Saturday, March 5, 2011
Pazzo is the perfect place for any occasion. Whether it's a romantic dinner or just grabbing lunch with a friend.
The wine list is just extensive enough to satisfy without reaching to pretension and the mark-up is reasonable. Cocktails are innovative and original - try the farmers' martini, you won't be disappointed.
Meaghan and Amanda do a lovely job directing the staff in the pizzeria and ristorante respectively. The service is capable and attentive though sometimes a bit unpolished (which seems part of the charm) and it's great to see the owners of a restaurant so involved.
During peak season I recommend anyone local should aim to go for dinner around 8:00 to miss the tourist rush.
Wednesday, March 2, 2011
I truly admire your perfectly tailored three piece suit; The 3 blackberries attached to your hip are a nice touch as well; And I know you are probably a COO or a CFO or some combination of letters that make you feel important.
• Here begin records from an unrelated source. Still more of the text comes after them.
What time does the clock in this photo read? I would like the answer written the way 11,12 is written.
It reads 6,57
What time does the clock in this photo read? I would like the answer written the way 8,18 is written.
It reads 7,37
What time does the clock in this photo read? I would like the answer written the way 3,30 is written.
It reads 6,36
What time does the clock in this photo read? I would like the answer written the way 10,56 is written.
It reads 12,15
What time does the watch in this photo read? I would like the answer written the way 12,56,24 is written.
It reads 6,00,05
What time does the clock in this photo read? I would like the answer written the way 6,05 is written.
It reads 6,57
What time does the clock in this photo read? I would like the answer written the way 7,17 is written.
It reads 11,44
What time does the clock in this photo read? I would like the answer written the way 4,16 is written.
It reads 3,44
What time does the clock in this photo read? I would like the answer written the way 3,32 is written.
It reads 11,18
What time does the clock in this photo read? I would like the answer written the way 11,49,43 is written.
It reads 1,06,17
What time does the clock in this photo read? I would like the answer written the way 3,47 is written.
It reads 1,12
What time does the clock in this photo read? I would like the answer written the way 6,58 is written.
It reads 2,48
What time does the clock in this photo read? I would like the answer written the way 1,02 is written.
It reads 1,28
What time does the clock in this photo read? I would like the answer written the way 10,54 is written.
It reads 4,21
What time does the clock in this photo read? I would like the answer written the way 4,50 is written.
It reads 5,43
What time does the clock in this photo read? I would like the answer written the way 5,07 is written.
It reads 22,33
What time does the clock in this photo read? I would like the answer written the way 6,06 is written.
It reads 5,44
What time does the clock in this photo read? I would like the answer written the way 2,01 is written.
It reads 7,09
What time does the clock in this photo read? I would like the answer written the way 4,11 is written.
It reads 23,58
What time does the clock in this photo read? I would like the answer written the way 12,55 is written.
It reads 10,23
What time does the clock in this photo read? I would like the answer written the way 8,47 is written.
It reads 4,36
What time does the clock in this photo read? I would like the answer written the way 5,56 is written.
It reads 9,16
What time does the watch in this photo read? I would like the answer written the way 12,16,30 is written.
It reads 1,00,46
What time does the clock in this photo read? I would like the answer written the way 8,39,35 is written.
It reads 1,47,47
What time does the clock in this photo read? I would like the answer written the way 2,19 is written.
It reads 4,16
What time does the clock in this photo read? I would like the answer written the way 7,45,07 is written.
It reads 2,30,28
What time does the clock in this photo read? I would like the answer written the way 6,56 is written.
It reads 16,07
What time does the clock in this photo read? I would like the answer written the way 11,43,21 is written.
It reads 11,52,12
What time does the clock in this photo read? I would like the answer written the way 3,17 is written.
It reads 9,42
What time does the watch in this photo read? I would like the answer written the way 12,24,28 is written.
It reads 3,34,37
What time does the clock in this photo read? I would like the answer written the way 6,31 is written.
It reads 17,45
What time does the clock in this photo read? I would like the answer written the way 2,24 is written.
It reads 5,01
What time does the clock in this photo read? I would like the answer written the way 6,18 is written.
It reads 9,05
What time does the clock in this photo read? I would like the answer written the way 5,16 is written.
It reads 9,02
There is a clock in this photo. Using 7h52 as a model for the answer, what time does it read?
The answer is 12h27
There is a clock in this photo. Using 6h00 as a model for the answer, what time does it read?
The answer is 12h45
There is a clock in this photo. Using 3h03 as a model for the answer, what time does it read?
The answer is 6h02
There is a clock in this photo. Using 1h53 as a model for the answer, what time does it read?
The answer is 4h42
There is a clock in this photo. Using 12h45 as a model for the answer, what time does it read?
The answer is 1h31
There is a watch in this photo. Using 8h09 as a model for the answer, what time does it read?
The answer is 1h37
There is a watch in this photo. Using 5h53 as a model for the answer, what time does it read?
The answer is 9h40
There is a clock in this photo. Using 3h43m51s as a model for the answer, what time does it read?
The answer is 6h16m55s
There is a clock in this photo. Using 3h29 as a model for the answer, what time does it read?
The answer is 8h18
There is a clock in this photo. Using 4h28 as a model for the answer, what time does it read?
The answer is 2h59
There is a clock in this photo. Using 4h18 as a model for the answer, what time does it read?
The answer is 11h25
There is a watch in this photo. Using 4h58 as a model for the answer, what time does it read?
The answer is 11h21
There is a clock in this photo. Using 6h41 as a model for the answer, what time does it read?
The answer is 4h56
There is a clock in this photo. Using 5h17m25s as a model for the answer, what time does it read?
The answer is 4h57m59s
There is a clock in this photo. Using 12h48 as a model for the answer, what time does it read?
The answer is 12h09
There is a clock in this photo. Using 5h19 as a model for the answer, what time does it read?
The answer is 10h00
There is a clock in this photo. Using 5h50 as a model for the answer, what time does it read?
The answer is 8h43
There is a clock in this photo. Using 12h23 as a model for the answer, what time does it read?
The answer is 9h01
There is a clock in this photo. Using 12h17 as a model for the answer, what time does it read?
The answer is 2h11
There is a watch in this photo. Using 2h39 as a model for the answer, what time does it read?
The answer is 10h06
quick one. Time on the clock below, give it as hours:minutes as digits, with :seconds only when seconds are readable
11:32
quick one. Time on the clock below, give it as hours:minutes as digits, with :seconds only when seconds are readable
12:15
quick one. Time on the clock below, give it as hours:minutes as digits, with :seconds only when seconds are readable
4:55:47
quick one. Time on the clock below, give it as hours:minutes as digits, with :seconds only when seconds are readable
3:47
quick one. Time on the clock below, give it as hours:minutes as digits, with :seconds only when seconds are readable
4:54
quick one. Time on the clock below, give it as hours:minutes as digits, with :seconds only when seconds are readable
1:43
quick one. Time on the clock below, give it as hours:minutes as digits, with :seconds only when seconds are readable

But, please, if you don't mind, pull your chair in, just a little! Stop leaning back like a frat boy waiting for a blow job. Your server is trying to get behind you!
Bartenders and servers everywhere are sticking their dirty fingers in the olives. It's not so much about the couple of olives they pull out, it's about what is left behind. Your bartender touches your ice, your straw, your fruit, why not your olives, right? It's all about the brine. Every time someone shoves their dirty bartender's fingers into the olive jar they leave 2 little somethings behind - bacteria & natural oils. This bacteria/oil combo starts to react with the brine, forming little white things - we'll call them 'fat globules' - and when someone orders a dirty martini these 'fat globules' end up in the drink. Gross.